Pasta Salad with Pesto
This Pasta Salad with Pesto is a vibrant and refreshing dish, perfect for a healthy American lunch. Bursting with flavors from fresh vegetables and homemade pesto, it’s a delightful way to enjoy your pasta.

25 minutes
Difficulty: Easy
American
420 kcal
Ingredients
- Whole wheat pasta - 150 grams
- Cherry tomatoes - 150 grams, halved
- Cucumber - 1 medium, diced
- Bell pepper - 1 medium, diced
- Red onion - 1/4 medium, finely chopped
- Fresh basil leaves - 30 grams
- Pine nuts - 30 grams, toasted
- Parmesan cheese - 30 grams, grated
- Olive oil - 60 ml
- Garlic - 1 clove
- Salt - 1/2 teaspoon
- Black pepper - 1/4 teaspoon
- Lemon juice - 1 tablespoon
Steps
- Cook the whole wheat pasta in boiling salted water according to package instructions until al dente. Drain and rinse under cold water to cool.
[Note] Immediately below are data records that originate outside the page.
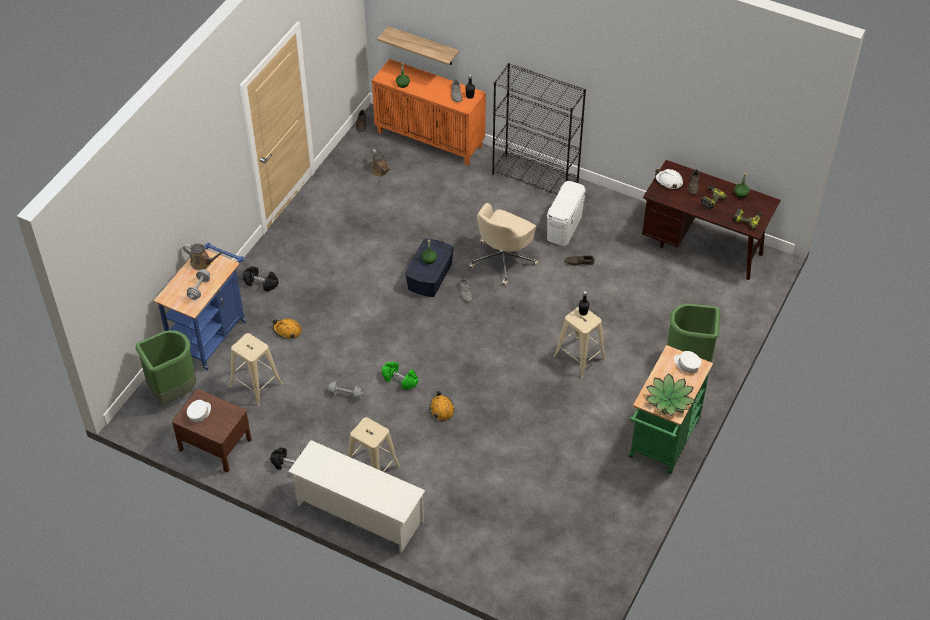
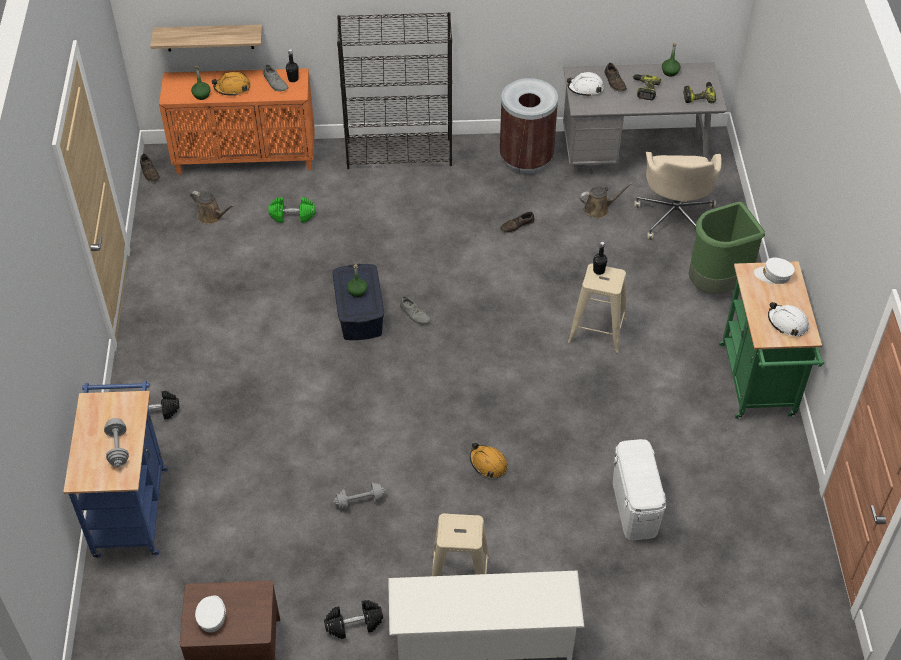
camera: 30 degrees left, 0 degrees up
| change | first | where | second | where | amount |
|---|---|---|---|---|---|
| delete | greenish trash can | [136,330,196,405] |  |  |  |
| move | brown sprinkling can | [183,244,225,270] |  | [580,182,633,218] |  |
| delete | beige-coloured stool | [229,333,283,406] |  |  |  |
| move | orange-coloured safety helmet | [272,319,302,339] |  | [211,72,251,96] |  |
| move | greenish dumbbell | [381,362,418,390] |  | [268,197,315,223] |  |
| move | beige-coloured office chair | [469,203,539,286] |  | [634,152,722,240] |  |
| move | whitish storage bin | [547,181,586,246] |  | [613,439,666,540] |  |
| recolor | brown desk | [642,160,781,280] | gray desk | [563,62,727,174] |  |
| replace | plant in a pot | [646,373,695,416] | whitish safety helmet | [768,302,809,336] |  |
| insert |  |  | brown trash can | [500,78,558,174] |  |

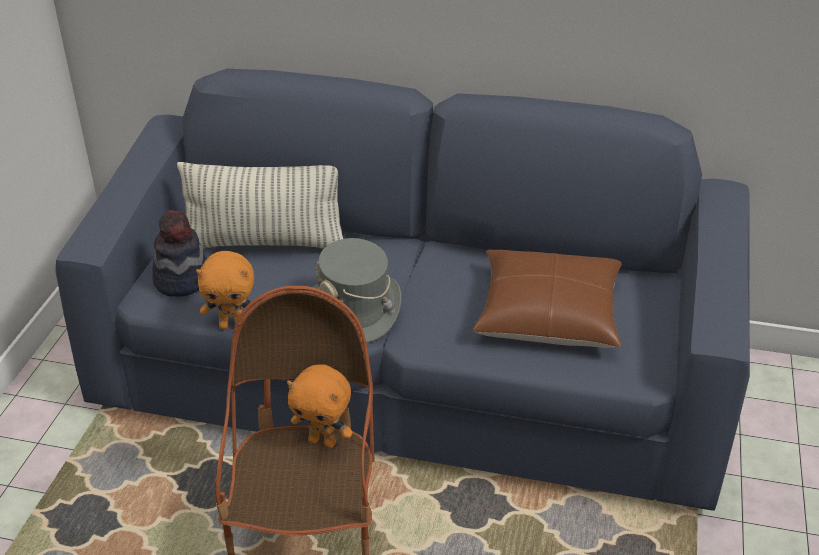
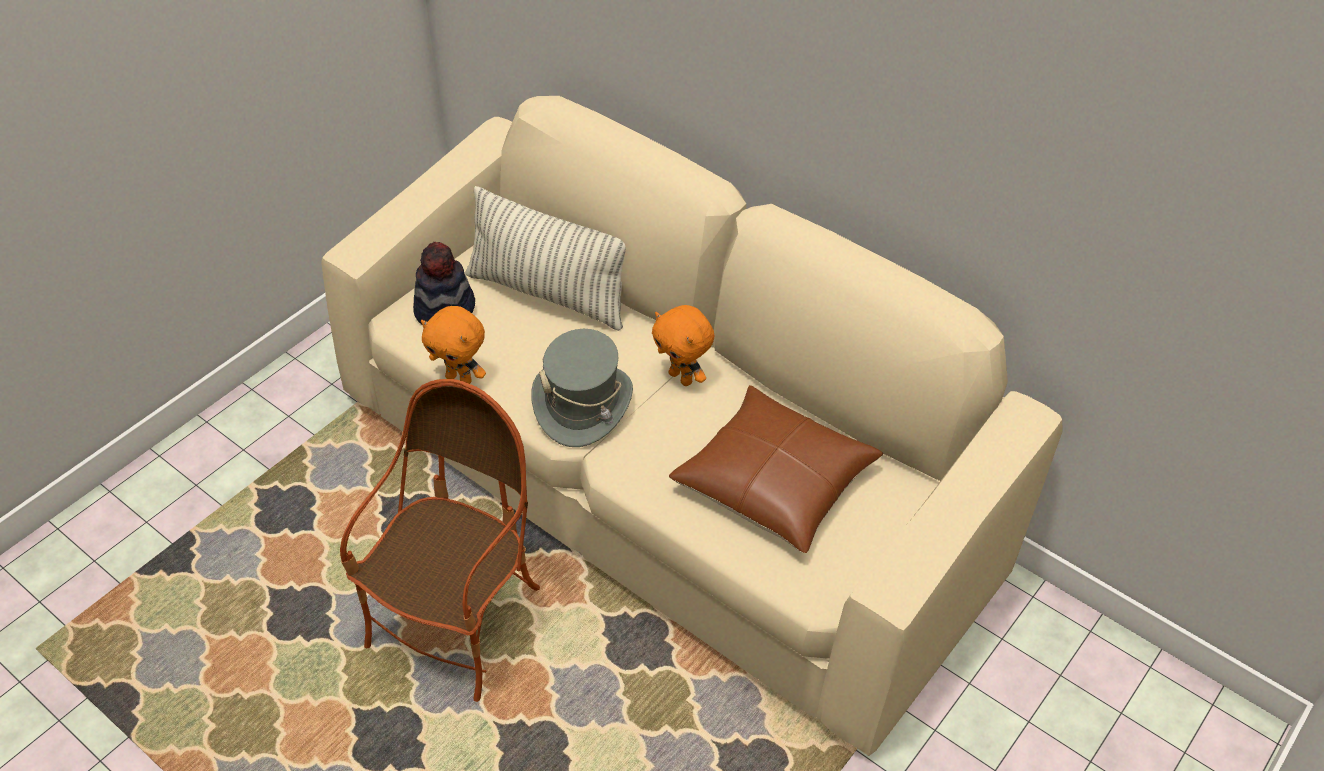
camera: 25 degrees right, 10 degrees up
| change | first | where | second | where | amount |
|---|---|---|---|---|---|
| recolor | blue-coloured settee | [55,69,750,511] | beige-coloured settee | [321,96,1063,756] |  |
| move | orange-coloured soft toy | [287,364,353,448] |  | [652,305,714,386] |  |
- In a food processor, combine fresh basil leaves, toasted pine nuts, garlic, Parmesan cheese, olive oil, salt, and black pepper. Blend until smooth to make the pesto.
- In a large bowl, combine the cooled pasta with cherry tomatoes, cucumber, bell pepper, and red onion.
- Add the pesto to the pasta and vegetables, then toss until everything is well coated.
- Drizzle lemon juice over the salad, toss gently, and adjust seasoning if needed.
- Serve immediately or chill in the refrigerator for 30 minutes before serving.
Nutrition
- Calories: 420
- Protein: 12 g
- Carbs: 60 g
- Fiber: 8 g
- Sugar: 5 g
- Sodium: 350 mg
- Cholesterol: 15 mg
- Total Fat: 20 g
- Saturated Fat: 3 g
- Unsaturated Fat: 15 g
- Water: 0.5 L
Health Benefits
- Provides a good source of dietary fiber from whole wheat pasta and vegetables.
- Rich in antioxidants from fresh vegetables and basil, supporting overall health.